Google shuts down Pixel Studio, its AI image app, after less than two years
Google has killed Pixel Studio, the AI image-generation app it bundled with the Pixel 9 series in 2024. The v2.3 update, released on June 5, strips out all core image-generation functionality. The app lasted less than two years before being shut down — a pattern that will feel familiar to anyone who has watched Google's product graveyard grow.
What happened
Opening Pixel Studio after the update now shows a single "Open Gemini" button that redirects to the Gemini app listing on the Play Store. Google's stated replacement for image creation is Nano Banana, the image-generation model built into Gemini. The shutdown wasn't sudden: Google announced a phased wind-down back in February 2026, first stripping out AI photo-editing tools before pulling the plug entirely this month.

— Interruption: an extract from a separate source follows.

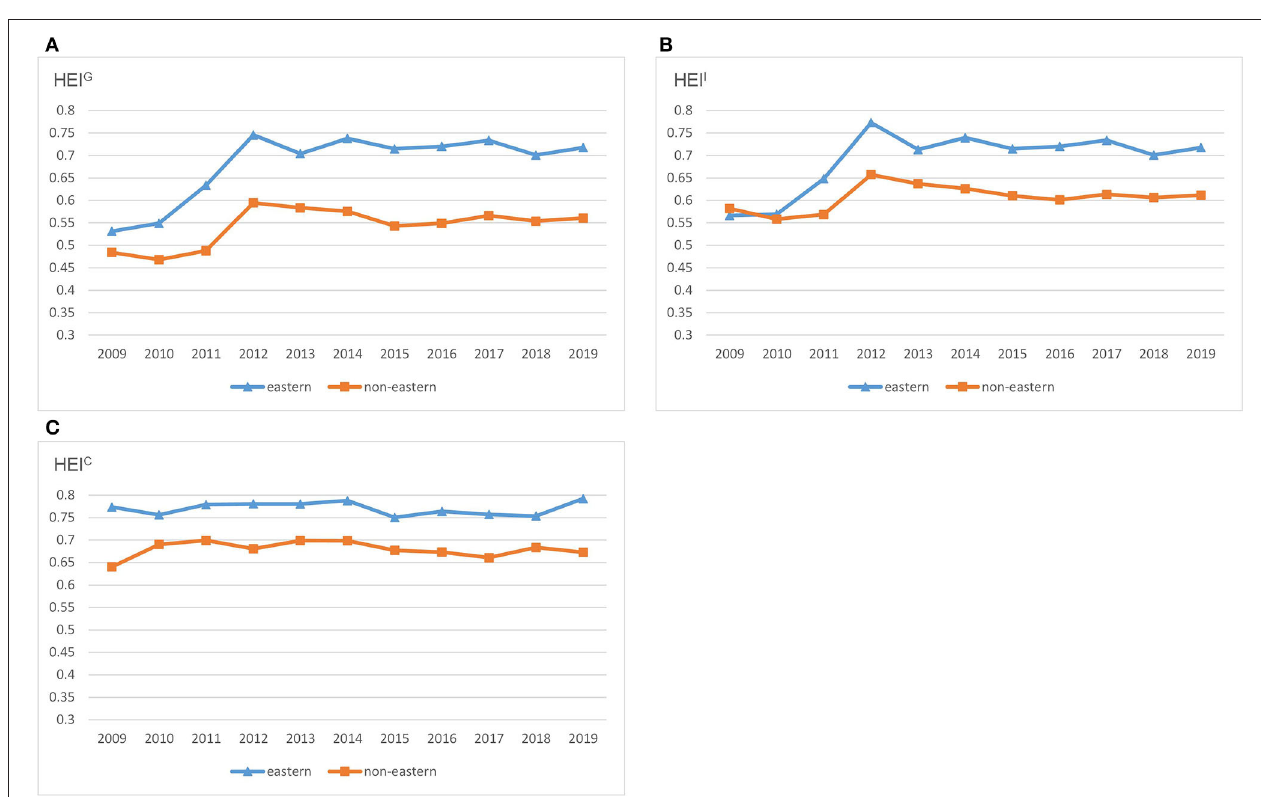
FIGURE 1 | HEI d across regions in China. (A) HEI G . (B) HEI I . (C) HEI C .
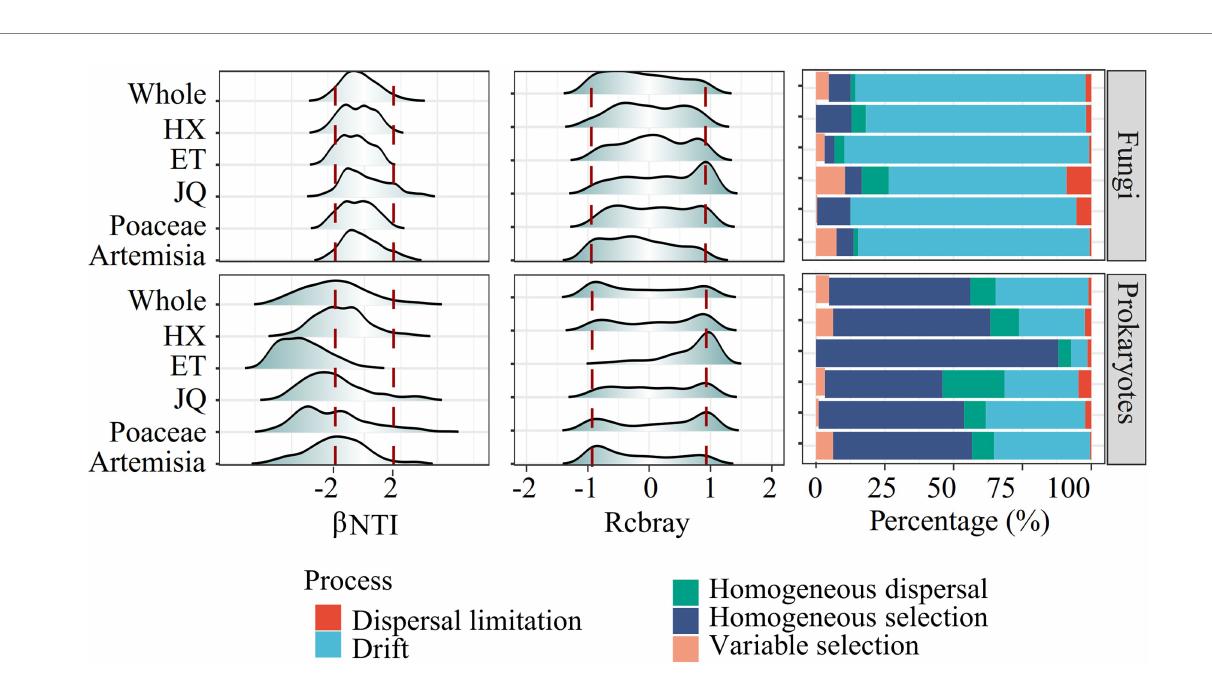
FIGURE 3 The β NTI, rcbray and the fraction of turnover in the assembly of soil microorganism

Pixel Studio let users generate illustrations, stickers, and other visuals from text prompts, and could also create images based on a user's own photos. It was pitched as a differentiating feature for the Pixel 9 lineup — the kind of exclusive that was supposed to make Google's own hardware feel distinct.
Pixel Studio's latest update marks the end of the Pixel-exclusive app as users are now being redirected to use Nano Banana in Gemini
— AssembleDebug (Shiv) (@AssembleDebug) June 5, 2026
The latest one to join Google graveyard ?

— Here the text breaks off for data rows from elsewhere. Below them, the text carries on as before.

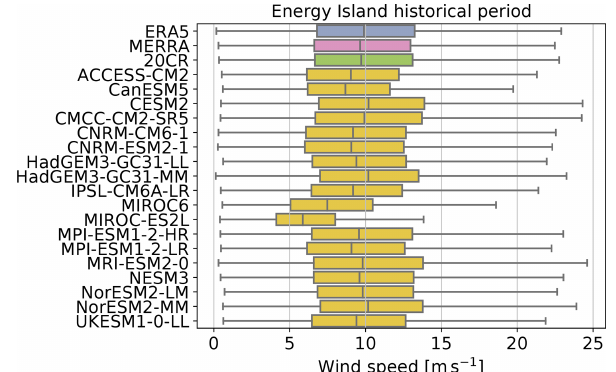
Figure 3. Comparison of the wind speed at 100ma.g.l. simulated by the CMIP6 models (see Table 1) and that provided by global re- analyses during the full historical period (1980–2014) for the En- ergy Island. The 6-hourly data from each CMIP6 model is syn- chronized with the ERA5 reanalysis. The boxplots show the “min- imum”, first quartile (Q1), median, third quartile (Q3), and “maxi- mum” of each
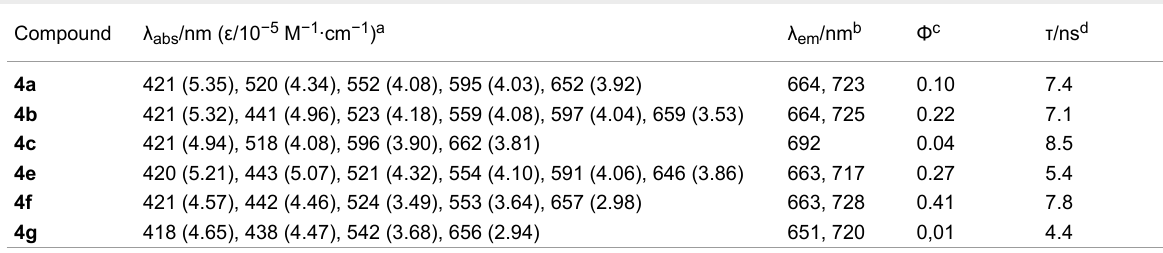
Table 2: Photophysical properties of hybrid compounds.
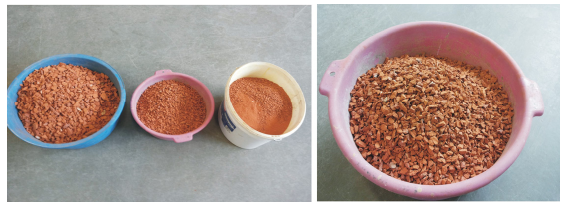
Figure 2. Sorted crushed brick and related 4/8 fraction.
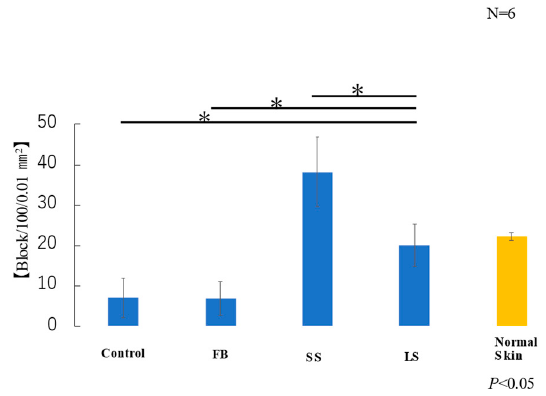
Figure 8. Area of elastic fibers (* p < 0.05).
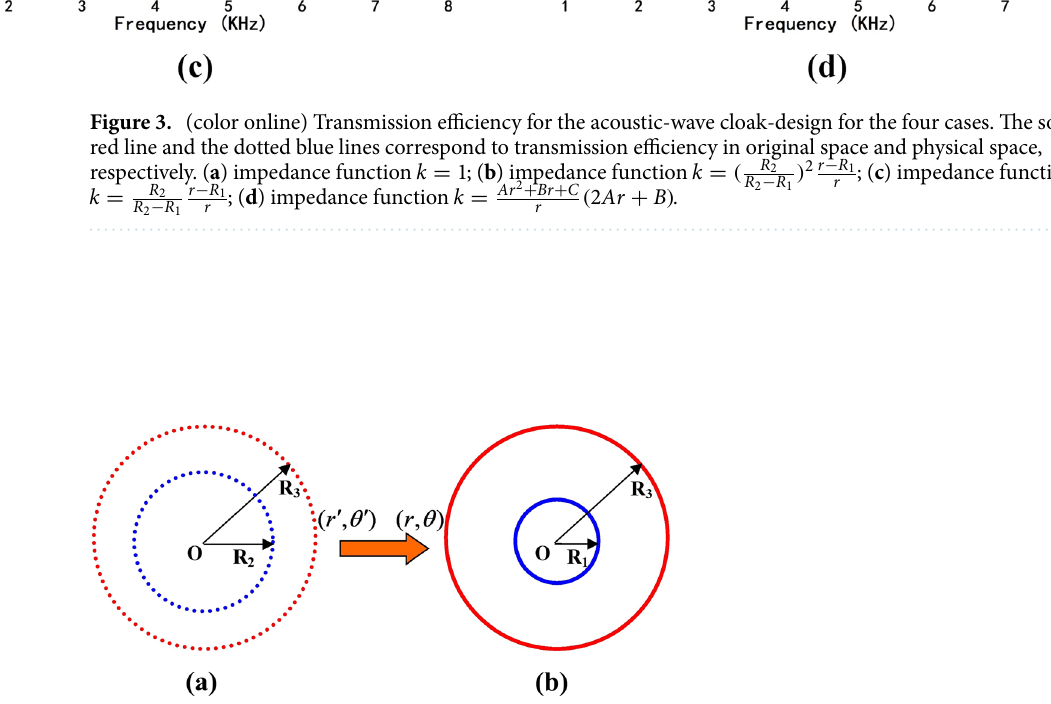
Figure 4. (color online) Coordinate transformation of an acoustic concentrator. ( a ) original space, ( b ) transformed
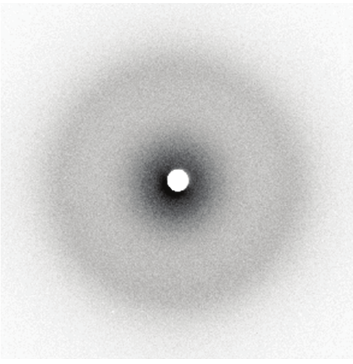
Figure 3: X-ray di ff raction pattern of POC(12,6).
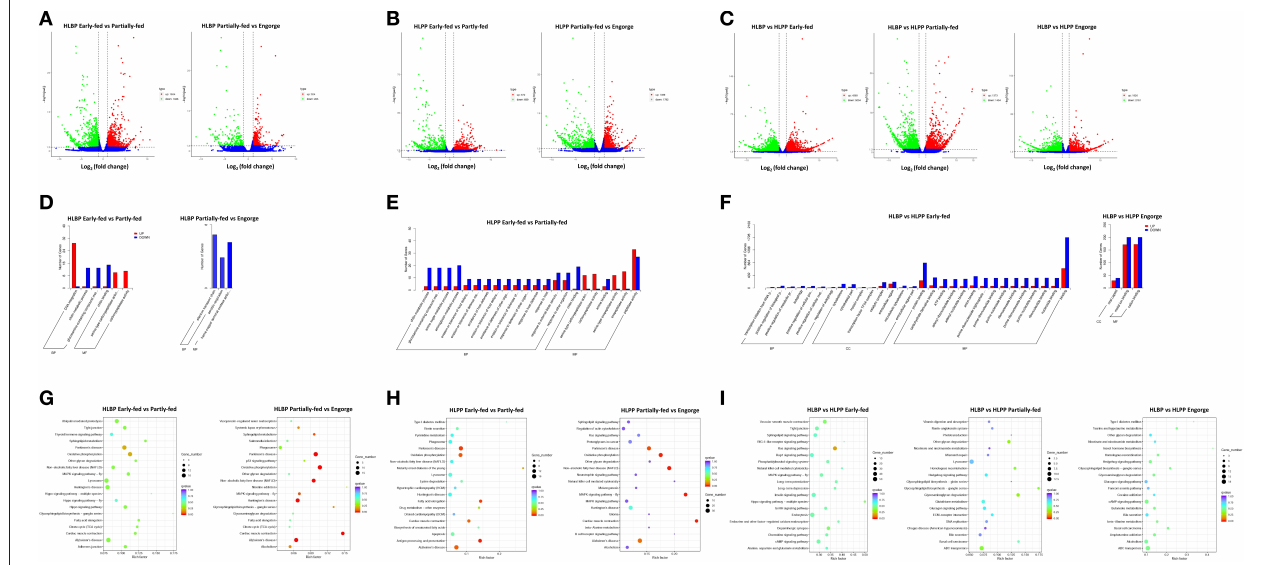
FIGURE 1 | Functional clusterization of differentially expressed genes (DGEs) in the ovary of two reproductive groups of H. longicornis . The volcano plots show the fold change in gene expression by the x-axis (log 2 ) and the statistical significance of differences by the y-axis (-log 10 ). Up regulated and down regulated genes spots are highlighted in green and red circles, respectively. (A) Comparison of the H. longicornis bisexual population (HLBP) in different feeding stages. (B) Comparison of HLPP in different feeding stages. (C) Comparison of different reproductive groups. The Gene Ontology (GO) annotation enrichment of differentially expressed genes (DEGs). The histogram shows the up-regulated and down-regulated different categories in red and blue, respectively. (D) Comparison of bisexual H. longicornis (HLBP) in different feeding stages. (E) Comparison of parthenogenetic H. longicornis (HLPP) in different feeding stages. (F) Comparison of the different reproductive groups. The Kyoto Encyclopedia of Genes and Genomes (KEGG) pathway analysis of differentially expressed genes (DEGs). The colors indicate saliency and size indicates the number of genes in the pathway. (G) Comparison of bisexual H. longicornis (HLBP) in different feeding stages. (H) Comparison of parthenogenetic H. longicornis (HLPP) in different feeding stages. (I) Comparison of the different reproductive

✅ Details - https://t.co/n7RL8gonvW pic.twitter.com/ygNZc3Hlp3
The Gemini consolidation
The shutdown is part of a broader effort to funnel Google's scattered AI tools into a single Gemini hub. That mirrors what Apple has attempted with Apple Intelligence — centralizing AI across its product line rather than maintaining a cluster of single-purpose apps. Whether Nano Banana inside Gemini offers the same capabilities as Pixel Studio hasn't been independently confirmed, so it's unclear whether this is a straight swap or a step back in functionality.
For Pixel 9 owners in the US and UK, the practical impact is straightforward: if you used Pixel Studio regularly, you'll need to rebuild your workflow inside Gemini. Existing creations remain accessible in the app for now, per 9to5Google, so there's no immediate data loss — but that access won't last indefinitely.
The bigger picture
Pixel Studio going from flagship feature to defunct app in roughly 18 months raises a reasonable question: how much should Pixel buyers trust the AI features Google ships today? Competitors like OpenAI's DALL-E inside ChatGPT and Anthropic's image tools in Claude are prioritizing platform continuity over standalone apps. Google is now following that same playbook — just after already making the promise to Pixel users that Pixel Studio was worth their time.